Cette harmonie nouvelle entre Horn et Lena ancre Derrick dans sa conviction qu’ils sont liés par un pacte au moins tacite, au nom d’un intérêt mutuel ; il constate que la belle-sœur qui a trouvé sa place à la maison et est dorénavant proche de son gendre « paraît presque belle » tant son bonheur d’être enfin considérée l’a transformée. Cependant, la situation évolue soudainement lorsque le garagiste auquel l’ex-Madame Horn avait confié sa voiture demande à son mécanicien Mesmer (Thomas Braut) de raccompagner le suspect à son domicile. Lena qui l’aperçoit à nouveau depuis sa fenêtre en est effrayée. Derrick qui continuait de surveiller Horn fait à cette occasion la connaissance de l’ouvrier et se montre troublé. De retour à son bureau, il ressort le portrait-robot et commence à être gagné par l’idée que l’homme pourrait bien correspondre au suspect esquissé par Lena. Se rendant au garage, il obtient l’adresse de Mesmer et l’arrête. Acculé, celui-ci finit par reconnaître que lorsqu’il s’était rendu au domicile de l’ancienne épouse, il avait trouvé la porte ouverte et s’était laissé à fouiller le salon dans l’espoir de découvrir de l’argent « que les riches laissent traîner sans réaliser qu’il représente une provocation pour les pauvres », lorsqu’il fut surpris par la propriétaire outragée et qu’il ne trouva pas d’autre moyen pour qu’elle n’alerte pas les voisins par ses cris que de l’étrangler.

Le vrai coupable au commissariat, Mesmer, enfin identifié, interprété par Thomas Braut –qui incarnera un policier dans une sixième et dernière participation dans la série, Le congrès de Berlin (Ein Kongress in Berlin), l'acteur étant décédé en décembre 1979 à l'âge de 49 ans, bien qu'il soit apparu de manière posthume dans quelques productions télévisuelles diffusées en 1980.

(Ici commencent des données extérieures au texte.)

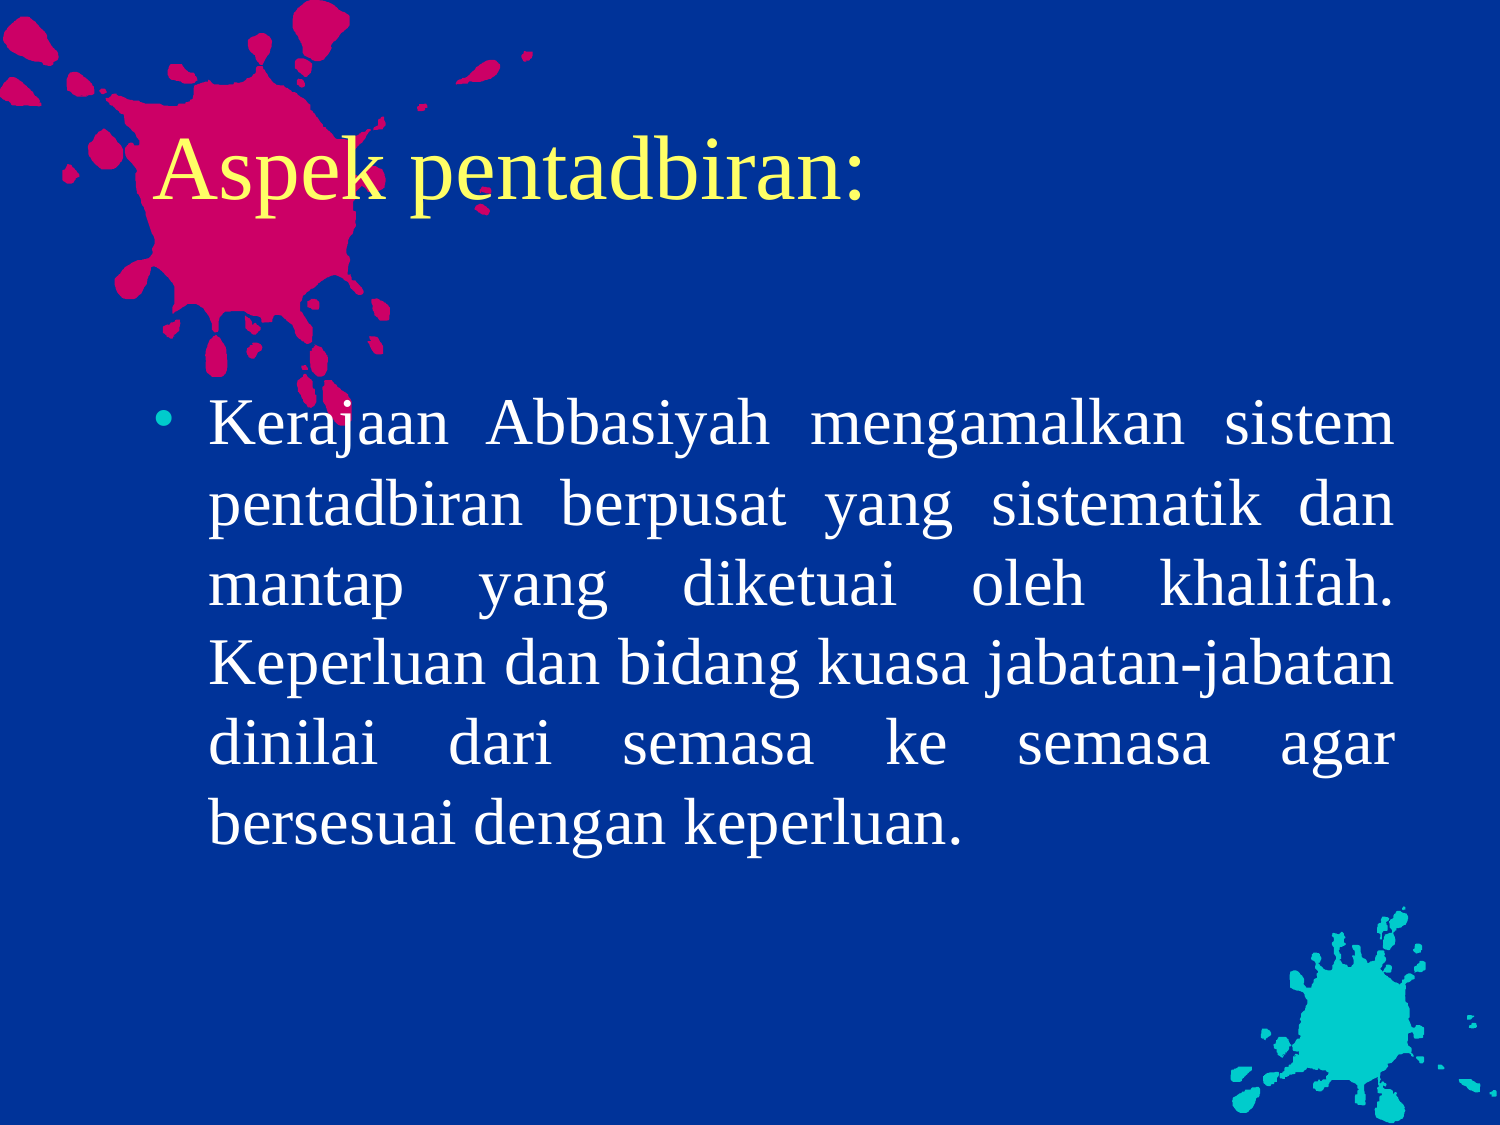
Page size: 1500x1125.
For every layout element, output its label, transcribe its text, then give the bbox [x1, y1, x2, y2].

list Kerajaan Abbasiyah mengamalkan sistem pentadbiran berpusat yang sistematik dan mantap yang diketuai oleh khalifah. Keperluan dan bidang kuasa jabatan-jabatan dinilai dari semasa ke semasa agar bersesuai dengan keperluan. [137, 312, 1413, 1013]
title Aspek pentadbiran: [137, 99, 1413, 288]
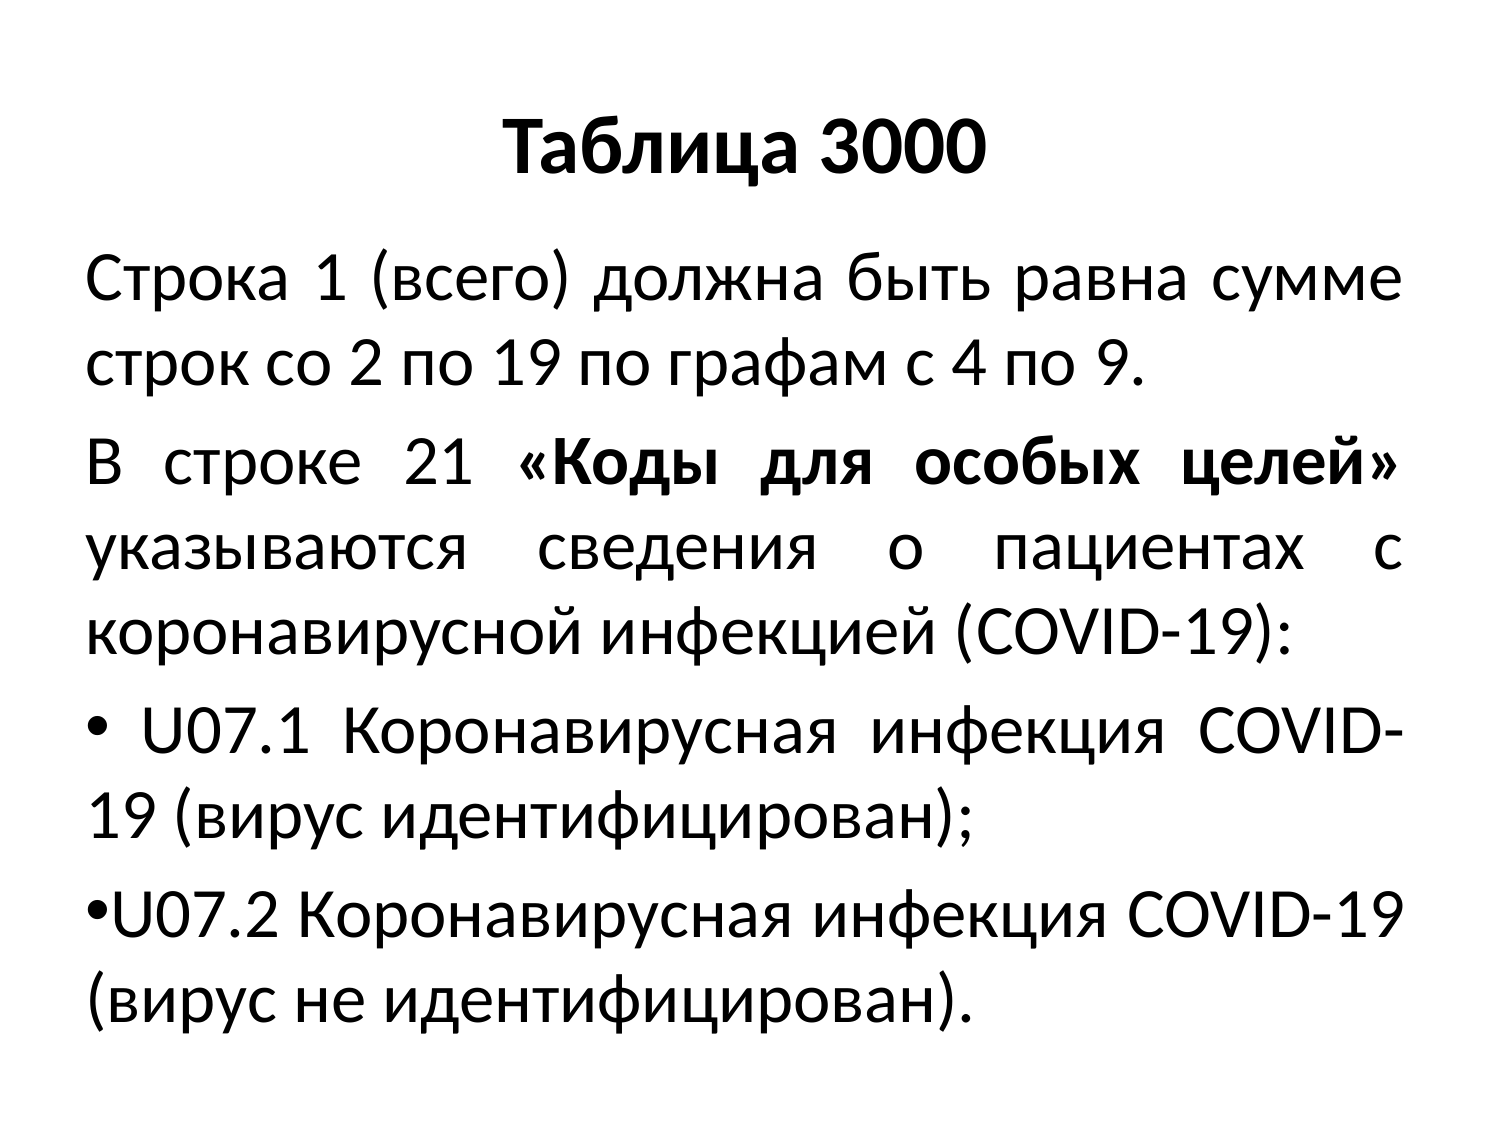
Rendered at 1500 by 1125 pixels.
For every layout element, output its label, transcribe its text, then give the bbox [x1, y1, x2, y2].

list Строка 1 (всего) должна быть равна сумме строк со 2 по 19 по графам с 4 по 9. В строке 21 «Коды для особых целей» указываются сведения о пациентах с коронавирусной инфекцией (COVID-19): U07.1 Коронавирусная инфекция COVID-19 (вирус идентифицирован); U07.2 Коронавирусная инфекция COVID-19 (вирус не идентифицирован). [70, 222, 1421, 1047]
title Таблица 3000 [70, 46, 1421, 222]
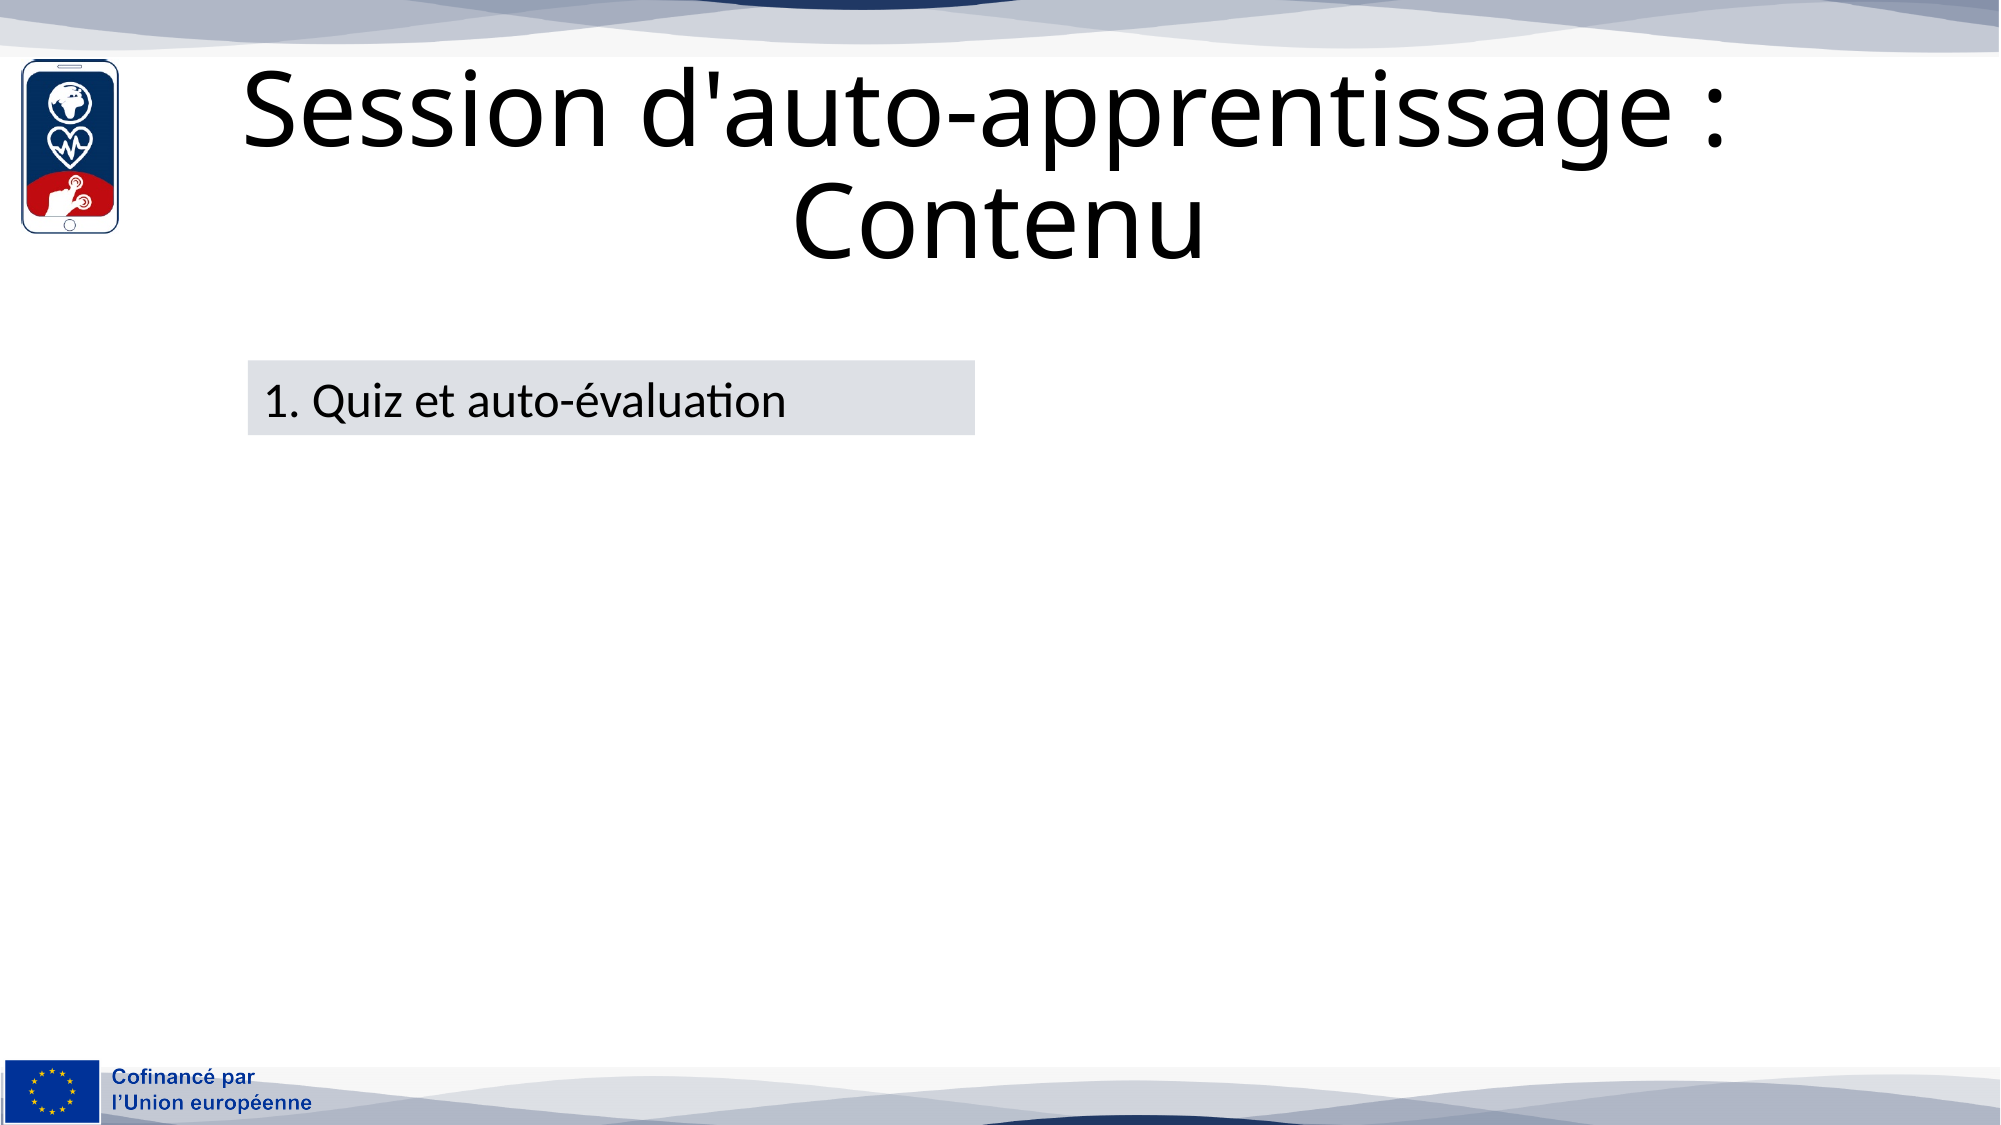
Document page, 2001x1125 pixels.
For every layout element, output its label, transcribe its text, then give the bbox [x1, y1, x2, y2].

title Session d'auto-apprentissage : Contenu [137, 68, 1863, 278]
picture [21, 59, 119, 234]
picture [0, 0, 1999, 57]
text_box 1. Quiz et auto-évaluation [247, 360, 975, 436]
picture [0, 1055, 2001, 1125]
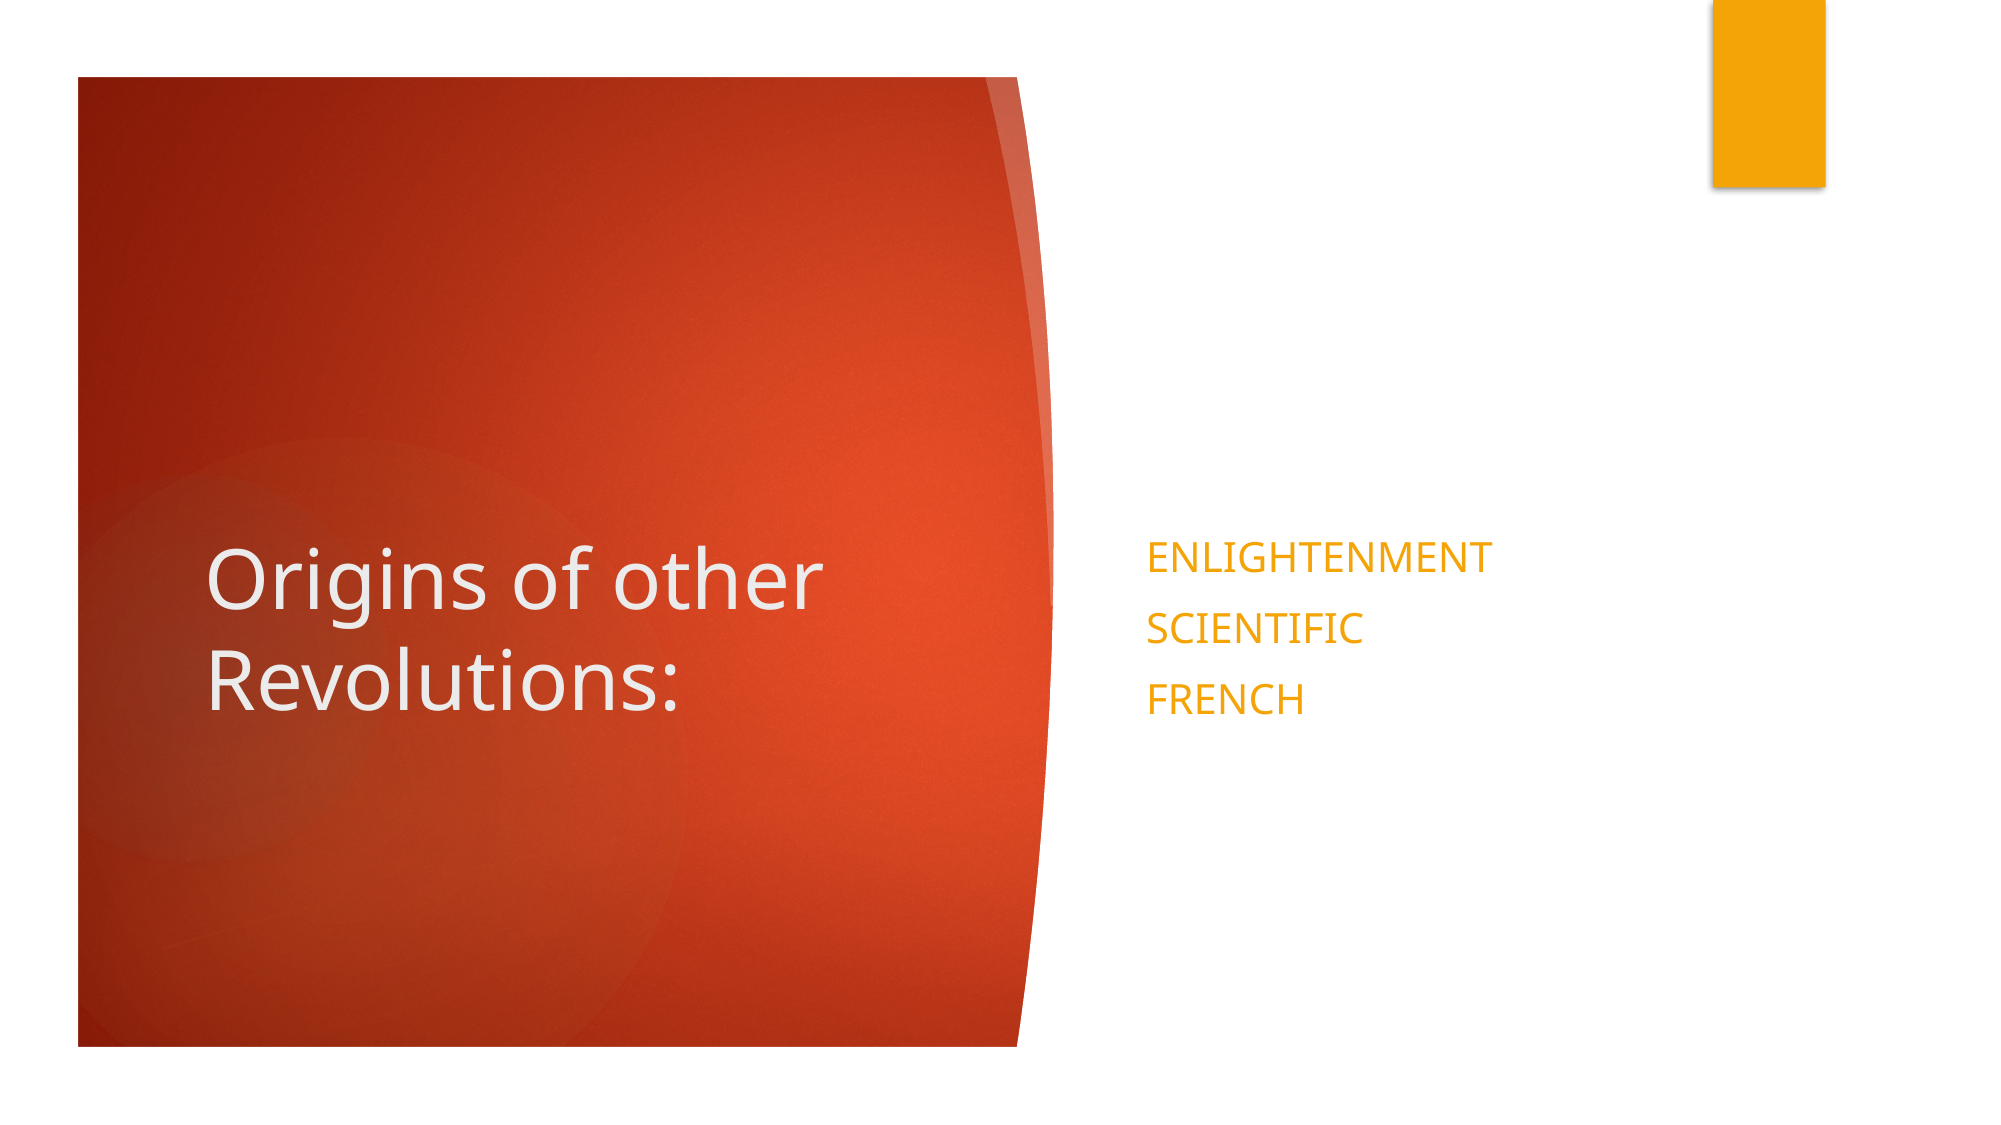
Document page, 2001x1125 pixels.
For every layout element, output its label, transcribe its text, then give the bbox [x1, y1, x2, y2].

L’inspecteur Derrick est ainsi implicitement amené à convenir qu’il s'est enferré dans son erreur en accusant obstinément Horn et en écartant d’emblée toute autre possibilité d’élucidation du crime, indéfectiblement convaincu par ce qui paraissait être une évidence inébranlable jusqu’à la révélation finale, l’identification du véritable coupable. Il n’en persiste pas moins à attribuer à Horn une motivation intéressée, celui-ci n’accordant selon lui de l’attention à sa belle-sœur que pour la protection qu’elle lui fournissait – on voyait il est vrai tantôt celui-ci lui intimant de ne surtout pas revenir sur son témoignage en sa faveur – jusqu’à ce que dans l'épilogue il manifeste en la retrouvant une complicité apparente. Le scénariste démontre ici à nouveau à quel point l'aspect psychologique est pour lui prédominant, renonçant délibérément à jouer sur le ressort du mystère policier puisque nous permettant d'assister en même temps que Lena à l'arrivée de l'inconnu dans la propriété dès la mise en place de l'intrigue, de sorte nous savons dès lors à la différence des policiers que son témoignage est fiable. Cet épisode est néanmoins rendu captivant par la justesse des interprétations, notamment celle d'Ursula Lingen dont la figure domine toute l’histoire qui démontre comment des circonstances particulières sont susceptibles d’amener deux personnes qui ne s’appréciaient pas à trouver un terrain d’entente et à établir des rapports apaisés et bienveillants entre eux, dénotant avec le ton ordinairement plutôt sombre de la série, comme dans un épisode précédent, L'embuscade, qui voyait à l'issue d'échanges très acides entre une doctoresse victime d'une tentative d'assassinat et son neveu qui se méprisaient advenir une véritable réconciliation.


Une réconciliation appelée à se prolonger.